__EXERCISE PROMPT__: Could you transcribe every entry exactly, leaving nothing out?

[DATA SHOWN Boundary: Start]

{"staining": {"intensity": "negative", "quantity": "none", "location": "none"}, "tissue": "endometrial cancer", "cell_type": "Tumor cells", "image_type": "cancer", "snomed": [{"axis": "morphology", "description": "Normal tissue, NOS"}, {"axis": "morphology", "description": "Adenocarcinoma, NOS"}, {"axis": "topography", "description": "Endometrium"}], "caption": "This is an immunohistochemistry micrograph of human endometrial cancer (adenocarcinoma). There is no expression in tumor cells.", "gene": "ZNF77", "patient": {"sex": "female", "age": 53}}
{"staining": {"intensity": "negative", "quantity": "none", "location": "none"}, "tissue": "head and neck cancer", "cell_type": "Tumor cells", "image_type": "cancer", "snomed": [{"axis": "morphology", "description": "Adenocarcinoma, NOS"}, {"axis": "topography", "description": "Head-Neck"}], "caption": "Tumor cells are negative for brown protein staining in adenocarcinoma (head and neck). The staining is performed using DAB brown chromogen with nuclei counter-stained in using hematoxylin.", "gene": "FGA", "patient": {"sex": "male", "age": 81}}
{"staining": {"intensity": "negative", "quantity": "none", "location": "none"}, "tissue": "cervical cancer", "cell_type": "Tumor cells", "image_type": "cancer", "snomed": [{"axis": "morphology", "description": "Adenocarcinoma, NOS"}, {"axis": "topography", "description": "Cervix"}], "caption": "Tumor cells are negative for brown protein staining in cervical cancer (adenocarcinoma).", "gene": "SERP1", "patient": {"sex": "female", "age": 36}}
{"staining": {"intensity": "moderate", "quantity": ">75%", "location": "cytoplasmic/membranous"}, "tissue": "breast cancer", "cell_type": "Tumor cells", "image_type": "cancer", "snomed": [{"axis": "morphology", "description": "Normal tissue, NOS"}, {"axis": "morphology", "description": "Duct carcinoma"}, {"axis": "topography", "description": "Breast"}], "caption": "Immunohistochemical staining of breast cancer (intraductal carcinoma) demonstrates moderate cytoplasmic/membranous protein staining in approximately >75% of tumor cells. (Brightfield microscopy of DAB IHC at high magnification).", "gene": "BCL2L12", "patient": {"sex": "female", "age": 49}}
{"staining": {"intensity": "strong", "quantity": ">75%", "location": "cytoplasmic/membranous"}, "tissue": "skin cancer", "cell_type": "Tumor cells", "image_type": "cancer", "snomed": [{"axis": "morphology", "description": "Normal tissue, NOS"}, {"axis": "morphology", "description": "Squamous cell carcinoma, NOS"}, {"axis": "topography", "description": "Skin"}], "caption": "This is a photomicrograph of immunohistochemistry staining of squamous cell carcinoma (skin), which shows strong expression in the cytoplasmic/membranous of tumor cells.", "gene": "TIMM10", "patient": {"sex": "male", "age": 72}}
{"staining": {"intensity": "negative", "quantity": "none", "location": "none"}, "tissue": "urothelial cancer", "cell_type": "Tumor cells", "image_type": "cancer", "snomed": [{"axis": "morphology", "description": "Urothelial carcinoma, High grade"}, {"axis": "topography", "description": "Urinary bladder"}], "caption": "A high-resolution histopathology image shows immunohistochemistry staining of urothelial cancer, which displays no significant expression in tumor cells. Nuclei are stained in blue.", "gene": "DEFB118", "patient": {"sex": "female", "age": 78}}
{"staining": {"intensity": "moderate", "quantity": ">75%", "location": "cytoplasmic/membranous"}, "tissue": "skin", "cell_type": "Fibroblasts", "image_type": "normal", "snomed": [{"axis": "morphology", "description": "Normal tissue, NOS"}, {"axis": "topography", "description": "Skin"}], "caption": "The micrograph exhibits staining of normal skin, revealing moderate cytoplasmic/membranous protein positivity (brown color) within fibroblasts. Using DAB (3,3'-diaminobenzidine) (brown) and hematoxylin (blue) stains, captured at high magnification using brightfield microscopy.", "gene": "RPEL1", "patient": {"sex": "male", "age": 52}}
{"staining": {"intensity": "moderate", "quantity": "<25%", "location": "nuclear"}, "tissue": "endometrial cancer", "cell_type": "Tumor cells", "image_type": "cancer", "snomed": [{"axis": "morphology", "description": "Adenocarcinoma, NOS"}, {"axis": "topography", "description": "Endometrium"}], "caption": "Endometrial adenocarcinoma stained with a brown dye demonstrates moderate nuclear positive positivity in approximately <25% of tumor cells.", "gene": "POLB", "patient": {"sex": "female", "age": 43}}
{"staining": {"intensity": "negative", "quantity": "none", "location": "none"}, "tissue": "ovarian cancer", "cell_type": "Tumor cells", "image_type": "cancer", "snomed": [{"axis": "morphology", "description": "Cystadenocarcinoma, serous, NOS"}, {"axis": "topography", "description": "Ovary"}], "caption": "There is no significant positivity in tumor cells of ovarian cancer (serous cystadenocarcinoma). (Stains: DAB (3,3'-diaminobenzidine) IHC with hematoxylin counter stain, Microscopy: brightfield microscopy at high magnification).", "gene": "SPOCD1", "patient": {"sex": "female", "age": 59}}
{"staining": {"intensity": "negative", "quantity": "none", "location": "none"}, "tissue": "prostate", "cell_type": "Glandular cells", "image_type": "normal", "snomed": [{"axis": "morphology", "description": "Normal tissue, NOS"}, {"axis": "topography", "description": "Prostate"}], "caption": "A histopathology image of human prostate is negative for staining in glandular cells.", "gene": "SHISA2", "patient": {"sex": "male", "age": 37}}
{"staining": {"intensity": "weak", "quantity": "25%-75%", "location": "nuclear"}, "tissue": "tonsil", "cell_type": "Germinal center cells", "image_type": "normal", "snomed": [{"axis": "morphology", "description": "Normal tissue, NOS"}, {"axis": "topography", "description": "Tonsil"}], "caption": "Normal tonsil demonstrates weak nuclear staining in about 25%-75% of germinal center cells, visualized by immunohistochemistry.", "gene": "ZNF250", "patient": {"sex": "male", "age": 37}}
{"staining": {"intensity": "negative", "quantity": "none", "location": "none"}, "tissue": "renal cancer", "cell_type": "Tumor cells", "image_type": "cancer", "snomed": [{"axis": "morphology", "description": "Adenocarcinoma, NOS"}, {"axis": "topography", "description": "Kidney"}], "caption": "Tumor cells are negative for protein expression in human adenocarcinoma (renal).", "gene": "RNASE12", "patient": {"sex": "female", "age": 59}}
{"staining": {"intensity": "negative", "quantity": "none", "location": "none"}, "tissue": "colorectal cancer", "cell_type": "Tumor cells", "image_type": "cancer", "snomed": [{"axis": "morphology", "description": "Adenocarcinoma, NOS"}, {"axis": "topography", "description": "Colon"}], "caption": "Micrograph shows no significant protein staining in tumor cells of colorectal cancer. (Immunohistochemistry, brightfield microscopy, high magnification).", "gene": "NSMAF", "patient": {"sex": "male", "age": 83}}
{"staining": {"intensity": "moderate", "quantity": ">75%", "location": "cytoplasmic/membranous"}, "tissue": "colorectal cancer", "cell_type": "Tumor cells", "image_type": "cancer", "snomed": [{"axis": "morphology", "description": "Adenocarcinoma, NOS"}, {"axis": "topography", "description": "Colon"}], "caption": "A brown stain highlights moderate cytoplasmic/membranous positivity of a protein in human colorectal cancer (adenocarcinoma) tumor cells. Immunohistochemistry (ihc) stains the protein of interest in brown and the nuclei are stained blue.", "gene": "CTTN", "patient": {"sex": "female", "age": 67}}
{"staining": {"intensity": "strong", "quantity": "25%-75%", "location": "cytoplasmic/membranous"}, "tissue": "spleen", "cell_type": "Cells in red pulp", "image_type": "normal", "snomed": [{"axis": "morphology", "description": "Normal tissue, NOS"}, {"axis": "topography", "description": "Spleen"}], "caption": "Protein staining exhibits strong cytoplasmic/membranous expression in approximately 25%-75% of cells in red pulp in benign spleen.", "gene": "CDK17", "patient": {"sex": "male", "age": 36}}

[DATA SHOWN Boundary: End]

__ANSWER SECTION__:
{"staining": {"intensity": "negative", "quantity": "none", "location": "none"}, "tissue": "endometrial cancer", "cell_type": "Tumor cells", "image_type": "cancer", "snomed": [{"axis": "morphology", "description": "Normal tissue, NOS"}, {"axis": "morphology", "description": "Adenocarcinoma, NOS"}, {"axis": "topography", "description": "Endometrium"}], "caption": "This is an immunohistochemistry micrograph of human endometrial cancer (adenocarcinoma). There is no expression in tumor cells.", "gene": "ZNF77", "patient": {"sex": "female", "age": 53}}
{"staining": {"intensity": "negative", "quantity": "none", "location": "none"}, "tissue": "head and neck cancer", "cell_type": "Tumor cells", "image_type": "cancer", "snomed": [{"axis": "morphology", "description": "Adenocarcinoma, NOS"}, {"axis": "topography", "description": "Head-Neck"}], "caption": "Tumor cells are negative for brown protein staining in adenocarcinoma (head and neck). The staining is performed using DAB brown chromogen with nuclei counter-stained in using hematoxylin.", "gene": "FGA", "patient": {"sex": "male", "age": 81}}
{"staining": {"intensity": "negative", "quantity": "none", "location": "none"}, "tissue": "cervical cancer", "cell_type": "Tumor cells", "image_type": "cancer", "snomed": [{"axis": "morphology", "description": "Adenocarcinoma, NOS"}, {"axis": "topography", "description": "Cervix"}], "caption": "Tumor cells are negative for brown protein staining in cervical cancer (adenocarcinoma).", "gene": "SERP1", "patient": {"sex": "female", "age": 36}}
{"staining": {"intensity": "moderate", "quantity": ">75%", "location": "cytoplasmic/membranous"}, "tissue": "breast cancer", "cell_type": "Tumor cells", "image_type": "cancer", "snomed": [{"axis": "morphology", "description": "Normal tissue, NOS"}, {"axis": "morphology", "description": "Duct carcinoma"}, {"axis": "topography", "description": "Breast"}], "caption": "Immunohistochemical staining of breast cancer (intraductal carcinoma) demonstrates moderate cytoplasmic/membranous protein staining in approximately >75% of tumor cells. (Brightfield microscopy of DAB IHC at high magnification).", "gene": "BCL2L12", "patient": {"sex": "female", "age": 49}}
{"staining": {"intensity": "strong", "quantity": ">75%", "location": "cytoplasmic/membranous"}, "tissue": "skin cancer", "cell_type": "Tumor cells", "image_type": "cancer", "snomed": [{"axis": "morphology", "description": "Normal tissue, NOS"}, {"axis": "morphology", "description": "Squamous cell carcinoma, NOS"}, {"axis": "topography", "description": "Skin"}], "caption": "This is a photomicrograph of immunohistochemistry staining of squamous cell carcinoma (skin), which shows strong expression in the cytoplasmic/membranous of tumor cells.", "gene": "TIMM10", "patient": {"sex": "male", "age": 72}}
{"staining": {"intensity": "negative", "quantity": "none", "location": "none"}, "tissue": "urothelial cancer", "cell_type": "Tumor cells", "image_type": "cancer", "snomed": [{"axis": "morphology", "description": "Urothelial carcinoma, High grade"}, {"axis": "topography", "description": "Urinary bladder"}], "caption": "A high-resolution histopathology image shows immunohistochemistry staining of urothelial cancer, which displays no significant expression in tumor cells. Nuclei are stained in blue.", "gene": "DEFB118", "patient": {"sex": "female", "age": 78}}
{"staining": {"intensity": "moderate", "quantity": ">75%", "location": "cytoplasmic/membranous"}, "tissue": "skin", "cell_type": "Fibroblasts", "image_type": "normal", "snomed": [{"axis": "morphology", "description": "Normal tissue, NOS"}, {"axis": "topography", "description": "Skin"}], "caption": "The micrograph exhibits staining of normal skin, revealing moderate cytoplasmic/membranous protein positivity (brown color) within fibroblasts. Using DAB (3,3'-diaminobenzidine) (brown) and hematoxylin (blue) stains, captured at high magnification using brightfield microscopy.", "gene": "RPEL1", "patient": {"sex": "male", "age": 52}}
{"staining": {"intensity": "moderate", "quantity": "<25%", "location": "nuclear"}, "tissue": "endometrial cancer", "cell_type": "Tumor cells", "image_type": "cancer", "snomed": [{"axis": "morphology", "description": "Adenocarcinoma, NOS"}, {"axis": "topography", "description": "Endometrium"}], "caption": "Endometrial adenocarcinoma stained with a brown dye demonstrates moderate nuclear positive positivity in approximately <25% of tumor cells.", "gene": "POLB", "patient": {"sex": "female", "age": 43}}
{"staining": {"intensity": "negative", "quantity": "none", "location": "none"}, "tissue": "ovarian cancer", "cell_type": "Tumor cells", "image_type": "cancer", "snomed": [{"axis": "morphology", "description": "Cystadenocarcinoma, serous, NOS"}, {"axis": "topography", "description": "Ovary"}], "caption": "There is no significant positivity in tumor cells of ovarian cancer (serous cystadenocarcinoma). (Stains: DAB (3,3'-diaminobenzidine) IHC with hematoxylin counter stain, Microscopy: brightfield microscopy at high magnification).", "gene": "SPOCD1", "patient": {"sex": "female", "age": 59}}
{"staining": {"intensity": "negative", "quantity": "none", "location": "none"}, "tissue": "prostate", "cell_type": "Glandular cells", "image_type": "normal", "snomed": [{"axis": "morphology", "description": "Normal tissue, NOS"}, {"axis": "topography", "description": "Prostate"}], "caption": "A histopathology image of human prostate is negative for staining in glandular cells.", "gene": "SHISA2", "patient": {"sex": "male", "age": 37}}
{"staining": {"intensity": "weak", "quantity": "25%-75%", "location": "nuclear"}, "tissue": "tonsil", "cell_type": "Germinal center cells", "image_type": "normal", "snomed": [{"axis": "morphology", "description": "Normal tissue, NOS"}, {"axis": "topography", "description": "Tonsil"}], "caption": "Normal tonsil demonstrates weak nuclear staining in about 25%-75% of germinal center cells, visualized by immunohistochemistry.", "gene": "ZNF250", "patient": {"sex": "male", "age": 37}}
{"staining": {"intensity": "negative", "quantity": "none", "location": "none"}, "tissue": "renal cancer", "cell_type": "Tumor cells", "image_type": "cancer", "snomed": [{"axis": "morphology", "description": "Adenocarcinoma, NOS"}, {"axis": "topography", "description": "Kidney"}], "caption": "Tumor cells are negative for protein expression in human adenocarcinoma (renal).", "gene": "RNASE12", "patient": {"sex": "female", "age": 59}}
{"staining": {"intensity": "negative", "quantity": "none", "location": "none"}, "tissue": "colorectal cancer", "cell_type": "Tumor cells", "image_type": "cancer", "snomed": [{"axis": "morphology", "description": "Adenocarcinoma, NOS"}, {"axis": "topography", "description": "Colon"}], "caption": "Micrograph shows no significant protein staining in tumor cells of colorectal cancer. (Immunohistochemistry, brightfield microscopy, high magnification).", "gene": "NSMAF", "patient": {"sex": "male", "age": 83}}
{"staining": {"intensity": "moderate", "quantity": ">75%", "location": "cytoplasmic/membranous"}, "tissue": "colorectal cancer", "cell_type": "Tumor cells", "image_type": "cancer", "snomed": [{"axis": "morphology", "description": "Adenocarcinoma, NOS"}, {"axis": "topography", "description": "Colon"}], "caption": "A brown stain highlights moderate cytoplasmic/membranous positivity of a protein in human colorectal cancer (adenocarcinoma) tumor cells. Immunohistochemistry (ihc) stains the protein of interest in brown and the nuclei are stained blue.", "gene": "CTTN", "patient": {"sex": "female", "age": 67}}
{"staining": {"intensity": "strong", "quantity": "25%-75%", "location": "cytoplasmic/membranous"}, "tissue": "spleen", "cell_type": "Cells in red pulp", "image_type": "normal", "snomed": [{"axis": "morphology", "description": "Normal tissue, NOS"}, {"axis": "topography", "description": "Spleen"}], "caption": "Protein staining exhibits strong cytoplasmic/membranous expression in approximately 25%-75% of cells in red pulp in benign spleen.", "gene": "CDK17", "patient": {"sex": "male", "age": 36}}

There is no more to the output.